▶ _What to work on_:
1. In the excerpt, reproduce the text from "Mr Warwick submits" to "personal contractual liability.", substituting "underleases" for "subleases".
2. Summarize the excerpt in three sentences.

In short, his submission is that no question of any release from liability arises, so far as the appellant is concerned, since, on a proper interpretation of clause 6, there was no continuing liability of the appellant on which a release could operate.

36.

Mr Warwick referred us to passages from two text books (both of which he also cited to the judge). The first is a passage from ‘Enforceability of Landlord and Tenant Covenants’ (1st edition, 1997), by Mr Timothy Fancourt. In paragraph 23.05 of that work, the learned author says this, with reference to section 25(1)(a):

“Any agreement relating to a tenancy is void to the extent that it would, but for the anti-avoidance provision, have effect to exclude, modify or otherwise frustrate the operation of any provision of the [1995 Act]. Thus, a term of a lease that a guarantor for the lessee should remain liable on all the tenant covenants in the lease, however varied during the term granted, and for the duration of the term notwithstanding any assignment, would be void on account of the provisions of the [1995 Act] relating to release of guarantors and non-liability for the consequences of post-assignment variations. Similarly, an agreement expressly limiting the applicability of one or more of the sections of the [1995 Act] would be void because it would have effect to modify the operation of the Act. Limb (a) [a reference to section 25(1)(a)] goes yet further, seemingly for the avoidance of any doubt, and makes void any agreement which would ‘otherwise frustrate’ the operation of any provision of the Act. It is not obvious how an agreement which does not have effect to exclude or modify the operation of any provision of the Act can frustrate the operation of any such provision; but it is possible that it was intended to catch an agreement delaying the operation of provisions of the Act. The [1995 Act] does not provide for landlords to remain liable on their covenants after assignment of the reversion; it provides that, in certain circumstances, a landlord can be released from any such continuing liability. It is therefore considered that a term of a lease, which provided for a landlord’s liability under his covenants to terminate upon an assignment of the reversion, would not be void under the anti-avoidance provision; yet, in one sense, it would ‘frustrate’ the operation of sections 6, 7 and 8 of the Act,” (Emphasis supplied)

37.

Mr Warwick relies in particular on the last sentence of the above quotation.

38.

The other passage to which Mr Warwick referred us is paragraph 15-071 of Megarry and Wade’s ‘The Law of Real Property’ (6th edition, 2000), where the learned editors say this:

Agreements to release in advance void. Although either party to a tenancy may release the other from a covenant, any provision in the lease by which a tenant binds himself to release the landlord on an assignment of the reversion will be void as contravening the anti-avoidance provisions of the Act. The expressed intention of the provisions is that a tenant should be able to object to the release of landlord covenants in cases where it is unreasonable for the landlord to seek it. For a tenant to undertake in advance to give such a release on an assignment by the landlord, regardless of the circumstances that might then prevail, would plainly frustrate that purpose.”

39.

Mr Warwick submits that the above paragraph has no application in the instant case, since the words in parenthesis in clause 6 of the subleases do not amount to a release in advance, but merely to a limitation on the appellant’s personal contractual liability.

▶ _Data extract_:
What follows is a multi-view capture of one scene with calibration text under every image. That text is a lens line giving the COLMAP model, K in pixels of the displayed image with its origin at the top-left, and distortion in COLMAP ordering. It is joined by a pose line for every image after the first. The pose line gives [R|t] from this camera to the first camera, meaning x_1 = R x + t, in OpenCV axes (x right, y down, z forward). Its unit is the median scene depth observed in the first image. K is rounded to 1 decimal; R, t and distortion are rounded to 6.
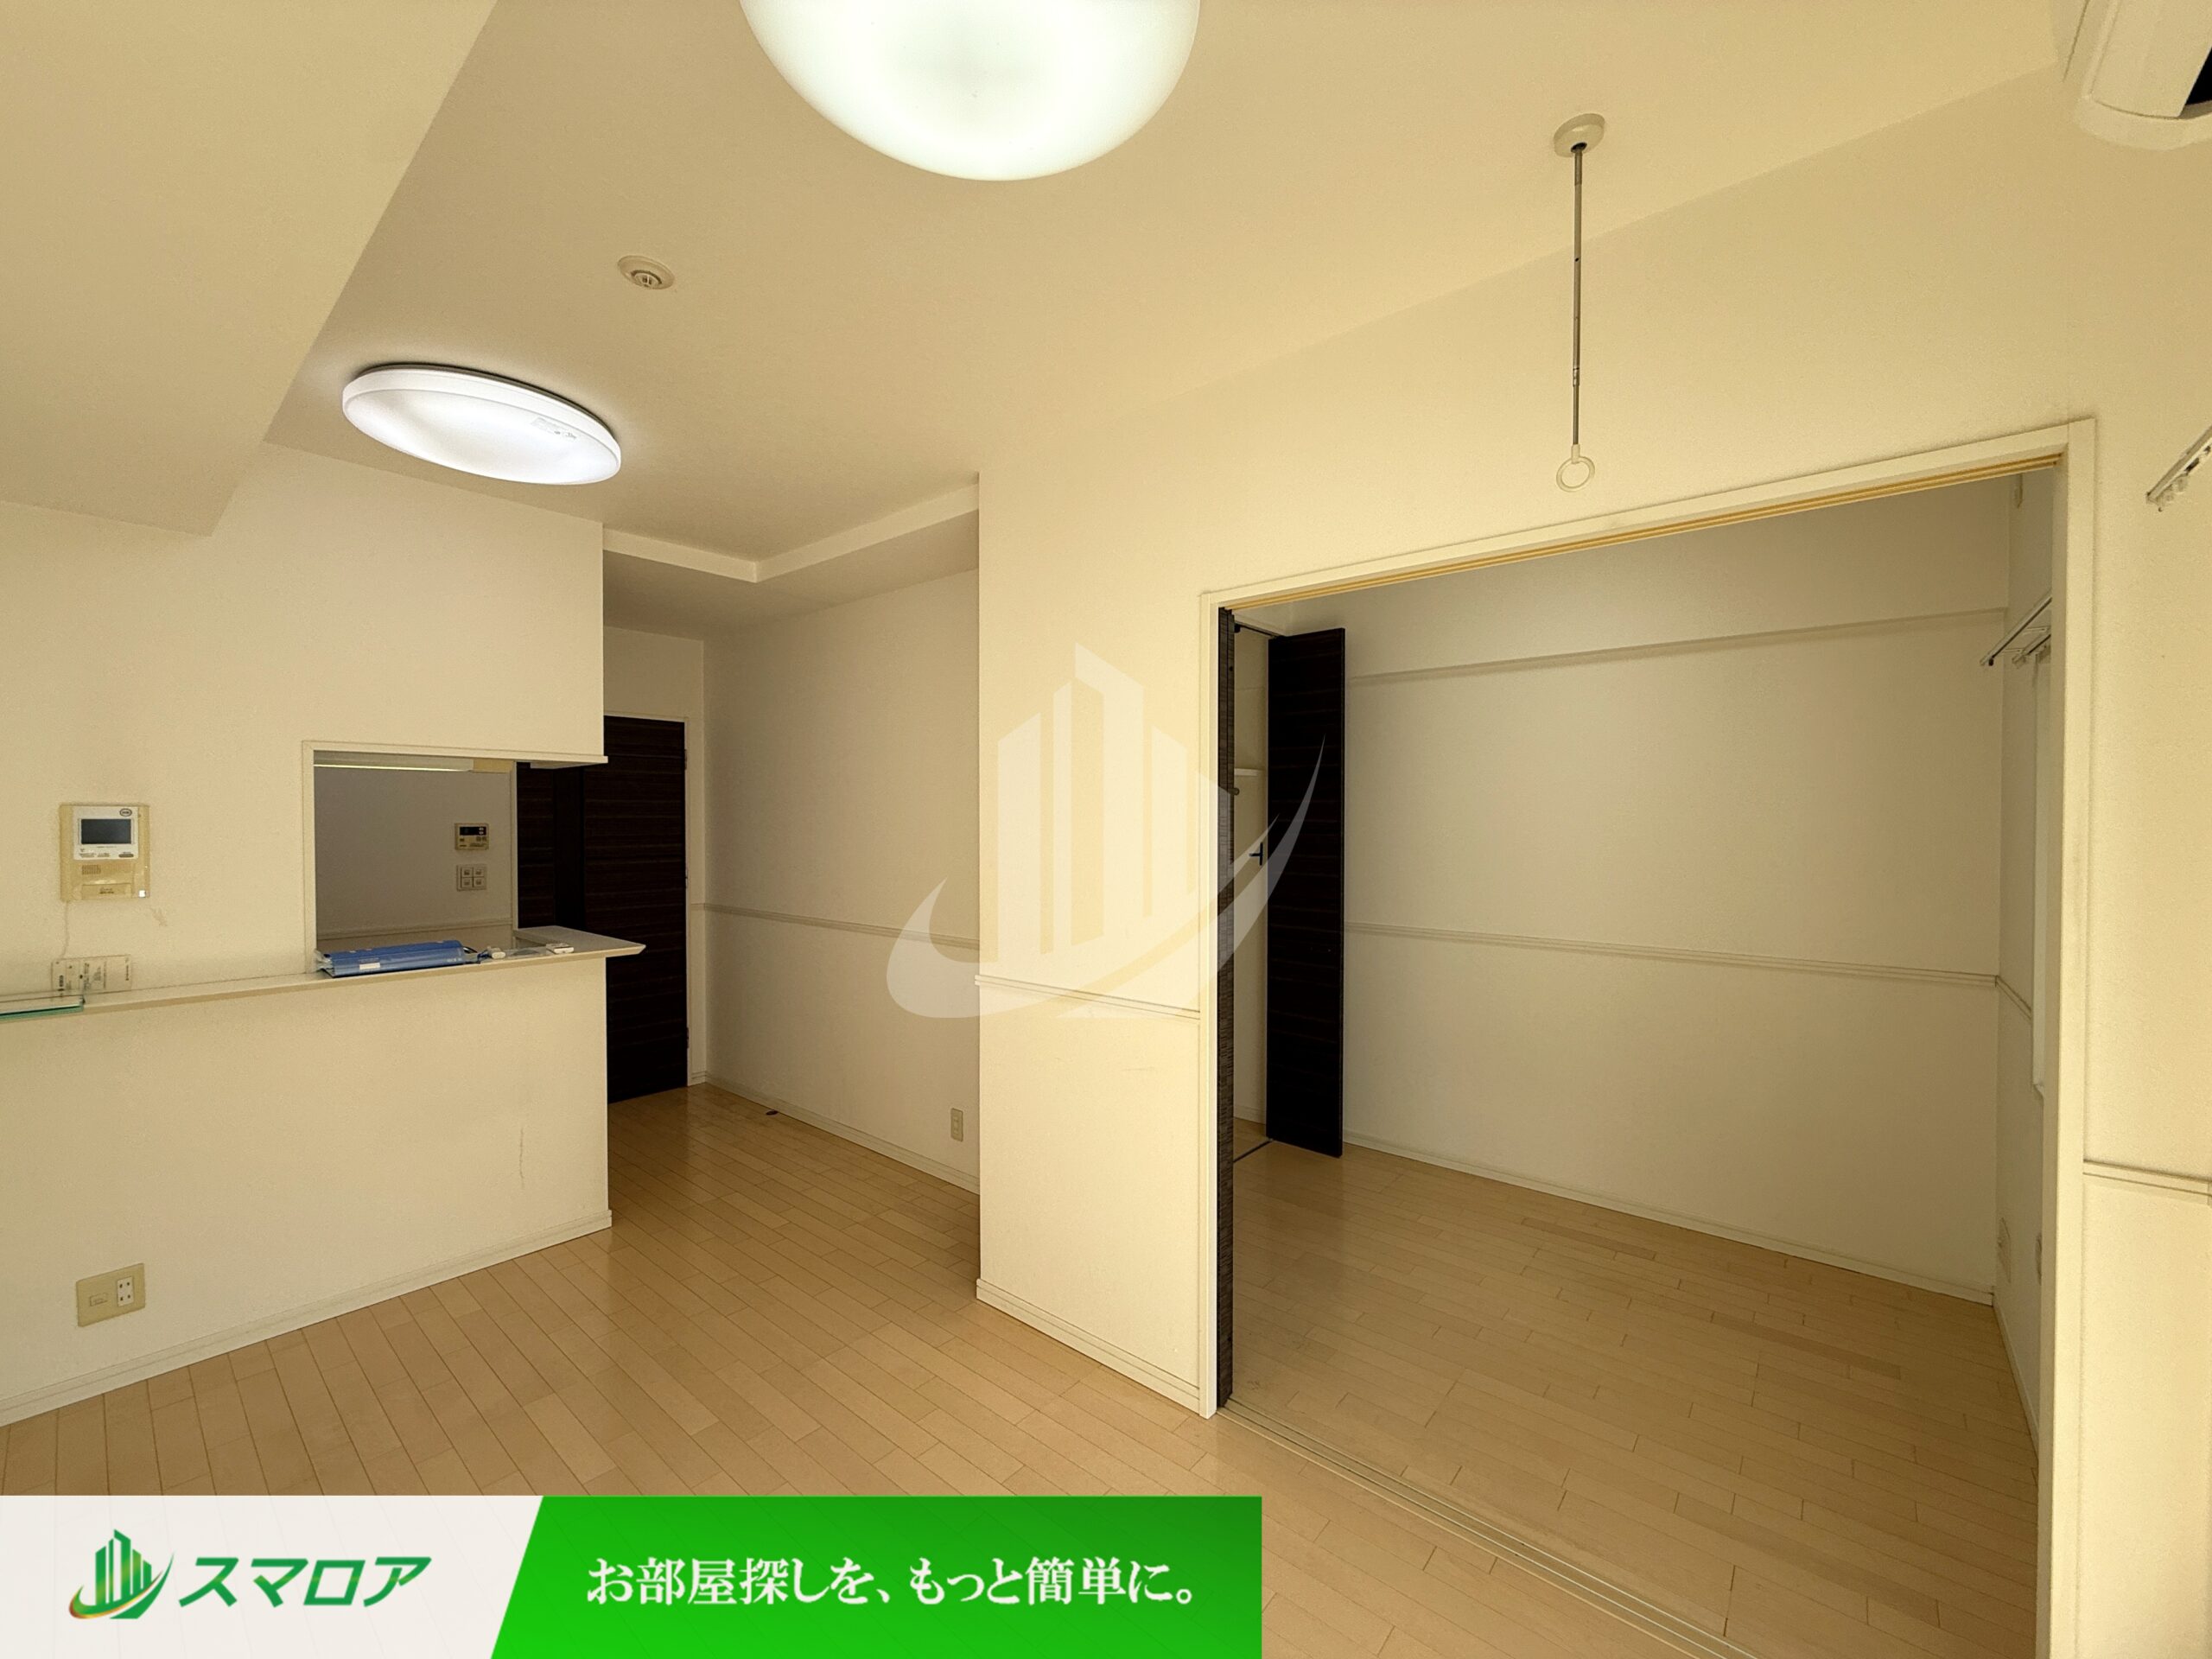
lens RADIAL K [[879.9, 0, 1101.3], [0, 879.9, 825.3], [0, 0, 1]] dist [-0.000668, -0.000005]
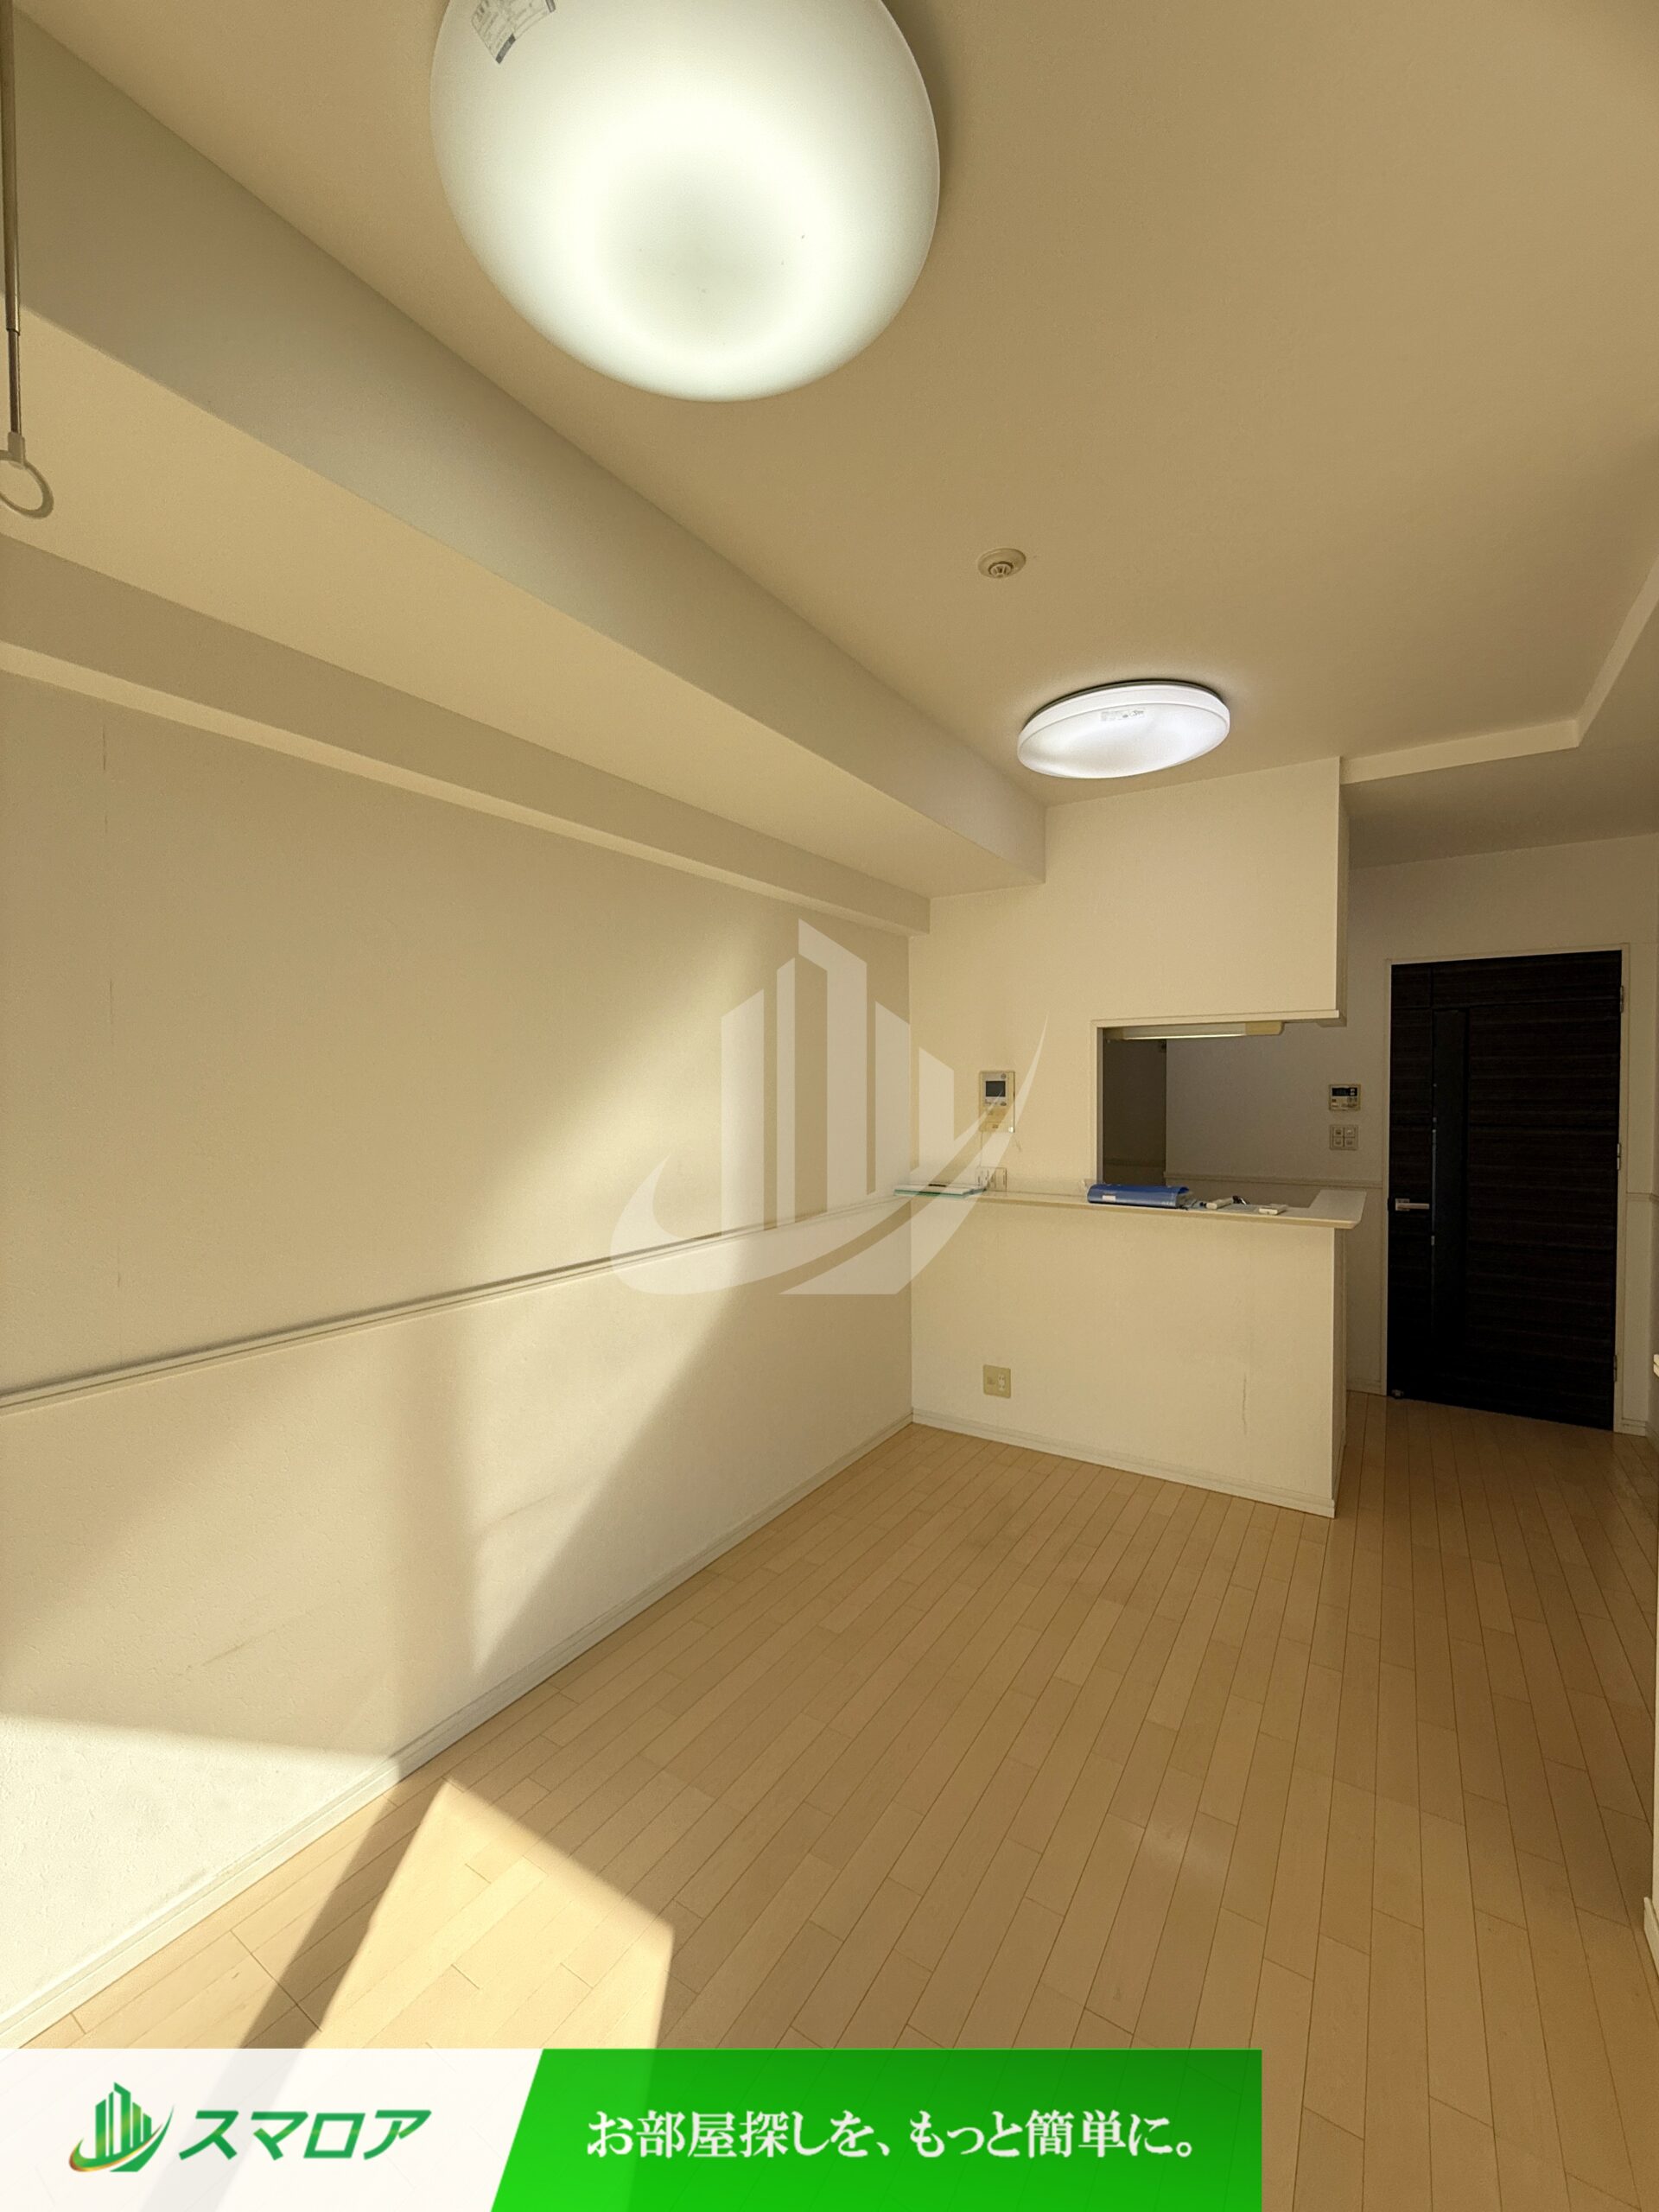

▶ _Solutions for each task_:
1.
Mr Warwick submits that the above paragraph has no application in the instant case, since the words in parenthesis in clause 6 of the underleases do not amount to a release in advance, but merely to a limitation on the appellant’s personal contractual liability.

2. Mr Warwick submits that no question of release from liability arises for the appellant, because on a proper reading of clause 6 there was no continuing liability on which a release could operate. He relies in particular on a passage by Mr Timothy Fancourt, which concludes that a lease term ending a landlord's liability on assignment of the reversion would not be void under the anti-avoidance provision. He also refers to Megarry and Wade, which treats advance agreements to release as void, but submits that this passage does not apply because the words in clause 6 merely limit the appellant's personal contractual liability rather than amounting to a release in advance.